Like Chicago, Philadelphia also closed a ton of its public schools this year, citing an austerity budget and underused school buildings. Unlike Chicago, Philadelphia’s closings included high schools as well, as the New York Times reported Sunday in a lovely story about the challenges of integrating two former football rivals within a single team at a consolidated high school:
New York Times photo
What was once unthinkable to many players had become intimate and binding. Most of King’s current roster played last season at archrival Germantown High School in northwest Philadelphia. Few could have imagined the schools merging, the teams playing as one.

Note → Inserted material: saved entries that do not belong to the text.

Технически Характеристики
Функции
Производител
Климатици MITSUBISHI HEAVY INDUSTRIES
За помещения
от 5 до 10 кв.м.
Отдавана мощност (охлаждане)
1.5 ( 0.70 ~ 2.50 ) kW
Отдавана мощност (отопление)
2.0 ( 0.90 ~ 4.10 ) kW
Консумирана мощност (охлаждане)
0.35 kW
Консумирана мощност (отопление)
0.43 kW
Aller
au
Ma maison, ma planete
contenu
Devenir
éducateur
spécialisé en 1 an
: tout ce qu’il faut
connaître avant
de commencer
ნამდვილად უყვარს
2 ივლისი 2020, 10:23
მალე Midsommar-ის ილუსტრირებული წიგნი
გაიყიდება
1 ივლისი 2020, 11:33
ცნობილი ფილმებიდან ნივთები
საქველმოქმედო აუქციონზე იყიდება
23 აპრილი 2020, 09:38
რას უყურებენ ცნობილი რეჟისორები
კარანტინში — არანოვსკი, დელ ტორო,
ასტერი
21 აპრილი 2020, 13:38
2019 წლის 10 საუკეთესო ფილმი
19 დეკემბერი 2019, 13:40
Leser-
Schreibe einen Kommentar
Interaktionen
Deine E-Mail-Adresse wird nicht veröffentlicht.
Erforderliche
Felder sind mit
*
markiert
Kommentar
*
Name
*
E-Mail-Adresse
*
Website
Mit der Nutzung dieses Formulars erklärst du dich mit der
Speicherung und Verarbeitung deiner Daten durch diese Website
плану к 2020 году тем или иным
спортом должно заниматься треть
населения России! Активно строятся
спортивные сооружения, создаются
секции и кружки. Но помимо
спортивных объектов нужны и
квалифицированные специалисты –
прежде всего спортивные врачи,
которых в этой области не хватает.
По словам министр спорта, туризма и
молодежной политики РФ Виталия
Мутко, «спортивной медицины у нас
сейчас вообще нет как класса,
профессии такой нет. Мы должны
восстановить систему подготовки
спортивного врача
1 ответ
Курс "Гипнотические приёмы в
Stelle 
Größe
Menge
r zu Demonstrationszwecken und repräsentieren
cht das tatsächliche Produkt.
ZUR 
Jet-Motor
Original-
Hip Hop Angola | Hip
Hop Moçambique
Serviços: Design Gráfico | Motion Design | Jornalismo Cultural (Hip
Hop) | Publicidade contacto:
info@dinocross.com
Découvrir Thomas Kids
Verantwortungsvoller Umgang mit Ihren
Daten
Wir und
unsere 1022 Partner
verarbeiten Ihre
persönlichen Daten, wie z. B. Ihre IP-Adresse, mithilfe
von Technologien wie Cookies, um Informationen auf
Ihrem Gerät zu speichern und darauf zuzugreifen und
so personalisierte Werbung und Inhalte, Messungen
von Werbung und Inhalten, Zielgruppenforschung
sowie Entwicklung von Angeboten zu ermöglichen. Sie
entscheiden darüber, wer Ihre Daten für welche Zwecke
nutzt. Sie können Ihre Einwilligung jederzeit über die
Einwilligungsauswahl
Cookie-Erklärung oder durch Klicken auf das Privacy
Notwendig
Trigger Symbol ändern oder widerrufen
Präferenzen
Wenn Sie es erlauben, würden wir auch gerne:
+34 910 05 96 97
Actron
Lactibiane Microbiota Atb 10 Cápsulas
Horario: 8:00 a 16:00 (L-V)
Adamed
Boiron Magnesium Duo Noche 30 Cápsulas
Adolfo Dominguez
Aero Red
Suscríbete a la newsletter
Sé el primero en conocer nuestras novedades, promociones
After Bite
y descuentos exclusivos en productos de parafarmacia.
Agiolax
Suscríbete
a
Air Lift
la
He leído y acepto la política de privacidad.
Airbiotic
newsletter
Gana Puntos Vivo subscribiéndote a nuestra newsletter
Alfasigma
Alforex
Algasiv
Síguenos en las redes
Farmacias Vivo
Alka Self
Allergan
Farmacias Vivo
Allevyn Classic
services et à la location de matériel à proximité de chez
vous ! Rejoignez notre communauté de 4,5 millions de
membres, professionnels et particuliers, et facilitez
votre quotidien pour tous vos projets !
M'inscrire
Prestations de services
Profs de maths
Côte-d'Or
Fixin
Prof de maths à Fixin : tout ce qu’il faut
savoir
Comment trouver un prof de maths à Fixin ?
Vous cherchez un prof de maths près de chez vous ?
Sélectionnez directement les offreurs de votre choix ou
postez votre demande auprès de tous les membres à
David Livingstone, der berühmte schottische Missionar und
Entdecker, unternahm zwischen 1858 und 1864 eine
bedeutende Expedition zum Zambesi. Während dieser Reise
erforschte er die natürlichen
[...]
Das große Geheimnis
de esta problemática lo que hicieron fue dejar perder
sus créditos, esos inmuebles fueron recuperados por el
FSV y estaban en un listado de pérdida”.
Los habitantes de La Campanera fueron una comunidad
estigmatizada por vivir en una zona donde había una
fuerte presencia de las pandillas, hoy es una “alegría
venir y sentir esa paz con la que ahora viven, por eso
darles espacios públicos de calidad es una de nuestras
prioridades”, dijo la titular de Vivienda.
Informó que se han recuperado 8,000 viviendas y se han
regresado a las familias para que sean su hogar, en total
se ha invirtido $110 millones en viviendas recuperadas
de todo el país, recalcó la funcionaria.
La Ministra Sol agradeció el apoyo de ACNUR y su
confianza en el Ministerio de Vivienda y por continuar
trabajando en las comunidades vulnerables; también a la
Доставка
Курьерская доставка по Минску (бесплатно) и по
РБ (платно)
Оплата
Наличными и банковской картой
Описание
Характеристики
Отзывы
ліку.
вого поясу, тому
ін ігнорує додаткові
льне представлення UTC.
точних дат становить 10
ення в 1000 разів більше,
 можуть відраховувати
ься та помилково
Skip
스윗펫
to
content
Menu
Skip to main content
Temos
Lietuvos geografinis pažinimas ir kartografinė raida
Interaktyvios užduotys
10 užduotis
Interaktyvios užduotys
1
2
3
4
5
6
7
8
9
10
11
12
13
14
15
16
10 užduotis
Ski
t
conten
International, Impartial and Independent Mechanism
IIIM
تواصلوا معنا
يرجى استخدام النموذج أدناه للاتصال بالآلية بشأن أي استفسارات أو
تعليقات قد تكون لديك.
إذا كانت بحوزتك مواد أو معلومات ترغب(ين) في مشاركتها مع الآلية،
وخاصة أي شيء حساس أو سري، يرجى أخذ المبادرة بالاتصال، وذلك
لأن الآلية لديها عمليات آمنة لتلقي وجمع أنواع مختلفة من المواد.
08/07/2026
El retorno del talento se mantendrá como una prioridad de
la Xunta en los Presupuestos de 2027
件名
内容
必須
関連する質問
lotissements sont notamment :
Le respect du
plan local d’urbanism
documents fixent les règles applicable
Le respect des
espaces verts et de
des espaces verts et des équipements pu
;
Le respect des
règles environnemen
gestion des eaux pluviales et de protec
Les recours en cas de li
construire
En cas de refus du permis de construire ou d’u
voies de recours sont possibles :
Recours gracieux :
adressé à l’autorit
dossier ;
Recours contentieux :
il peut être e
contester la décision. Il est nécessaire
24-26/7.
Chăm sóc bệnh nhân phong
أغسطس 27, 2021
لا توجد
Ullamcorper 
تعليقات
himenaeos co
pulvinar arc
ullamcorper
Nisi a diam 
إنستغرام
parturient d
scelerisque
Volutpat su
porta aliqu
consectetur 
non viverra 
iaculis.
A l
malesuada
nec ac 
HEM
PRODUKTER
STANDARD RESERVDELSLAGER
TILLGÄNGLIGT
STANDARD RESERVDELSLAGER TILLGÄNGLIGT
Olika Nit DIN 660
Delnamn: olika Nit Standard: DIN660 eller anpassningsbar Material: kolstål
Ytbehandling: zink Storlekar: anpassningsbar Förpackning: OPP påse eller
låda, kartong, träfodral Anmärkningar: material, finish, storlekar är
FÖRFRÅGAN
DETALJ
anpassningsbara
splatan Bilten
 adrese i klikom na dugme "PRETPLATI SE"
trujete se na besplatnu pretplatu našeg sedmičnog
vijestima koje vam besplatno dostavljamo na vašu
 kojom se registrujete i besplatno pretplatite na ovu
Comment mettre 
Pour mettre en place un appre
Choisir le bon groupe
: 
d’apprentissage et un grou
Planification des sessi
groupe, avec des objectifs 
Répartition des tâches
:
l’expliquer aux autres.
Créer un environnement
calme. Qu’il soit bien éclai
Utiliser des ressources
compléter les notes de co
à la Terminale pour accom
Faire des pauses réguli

When King last defeated Germantown in their annual Thanksgiving Day game, in 2010, the players brawled with fists and helmets. The police intervened.
But austerity has trumped rivalry. Facing a $304 million budget shortfall, the chronically troubled Philadelphia School District closed 23 schools in June. The closings included Germantown, one of the nation’s oldest high schools, which opened in 1914 and closed a year shy of its centennial. Most of its students would now attend King. The two schools were about a mile apart and shared a tense history.
Layoff notices were sent to more than 3,800 school district employees, 20 percent of the work force, including 676 teachers. Officials described what they called a “doomsday” possibility: classes opening Sept. 9 with no assistant principals, secretaries, new books, paper, librarians, art, music — or sports.
While much public attention was focused on how the cuts would affect the classroom, the fear of empty football fields and silent basketball gyms deepened the uncertainty, dislocation and chaos that accompanied this latest budget crisis in the nation’s fifth-largest city.
I grew up in Philadelphia; I’d say the Germantown neighborhood is perhaps Philadelphia’s equivalent of… East Garfield Park.